With budget cuts at both the federal and state level, local senior citizen centers will be taking the brunt of a reduction that, according to Thayne Senior Center director Jim Bagshaw, will have a significant impact on the area elderly. “It boils down to debt reduction,” he said. “Instead of using a scalpel, they are using a meat axe. So as a result we will see a decrease of about a 20 percent decrease in our meal program.” Bagshaw is scheduled to sit in on conference calls this week to hopefully gain answers about what appears to be a subjective approach. I’m interested to know why some [centers] took a ten percent and we have to take 20 [percent]”.
The Thayne center is currently able to spend $4.01 per meal for seniors. The impending cuts will drop that total to a mere $2.52.
“[It] covered our raw food cost,” Bagshaw added. “Now that means we will be forced to find different ways of funding this or finding a way to economizing on quality, which is something we don’t want to do.”

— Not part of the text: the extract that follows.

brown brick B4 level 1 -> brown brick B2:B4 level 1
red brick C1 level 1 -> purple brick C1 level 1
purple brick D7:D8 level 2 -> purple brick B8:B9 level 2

The Thayne center is a meal machine during the spring and summer months, serving 150 plates on a typical day with surges as high as 200. But according to Bagshaw, the numbers have been steadily climbing since October with a 40 percent increase, detailing the need some area seniors have for the meal program.

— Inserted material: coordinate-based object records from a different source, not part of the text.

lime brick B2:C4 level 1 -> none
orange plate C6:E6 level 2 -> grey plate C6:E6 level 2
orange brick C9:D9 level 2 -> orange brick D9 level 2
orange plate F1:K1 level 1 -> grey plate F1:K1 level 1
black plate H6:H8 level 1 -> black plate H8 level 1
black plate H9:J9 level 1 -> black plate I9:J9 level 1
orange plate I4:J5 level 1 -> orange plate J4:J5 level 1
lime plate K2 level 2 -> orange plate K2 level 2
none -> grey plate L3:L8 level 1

“We are not only facing increased seasonal traffic, but the funding is being decreased,” he added. “We are stuck with what they give us. Ultimately, letting go of employees in the future is on the table which then reduces services and ability to serve meals.”

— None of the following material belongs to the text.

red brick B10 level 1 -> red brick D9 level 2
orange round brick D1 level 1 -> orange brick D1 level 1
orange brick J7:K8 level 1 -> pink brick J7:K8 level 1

The cuts will also affect the Salt River Center in Afton where director Connie Jenkins knows that they will now have to count on area generosity.
“We will just have to buckle down with our staff,” she said. “We have 42 home deliveries per day on average with more in the building. We’ll just have to be vigilant in our fundraising and ask the community to help us along.”
Jenkins did mention that the Afton center was one of the fortunate ones who received a grant from the Daniels Fund.
For many who utilize the Thayne center, the meal they receive is by far the best they can expect during the day.
“This especially affects the ones that are delivered to their home,” Bagshaw concluded. “ There are some who can easily afford it and it won’t be a big problem, but there is a segment that really need the service.”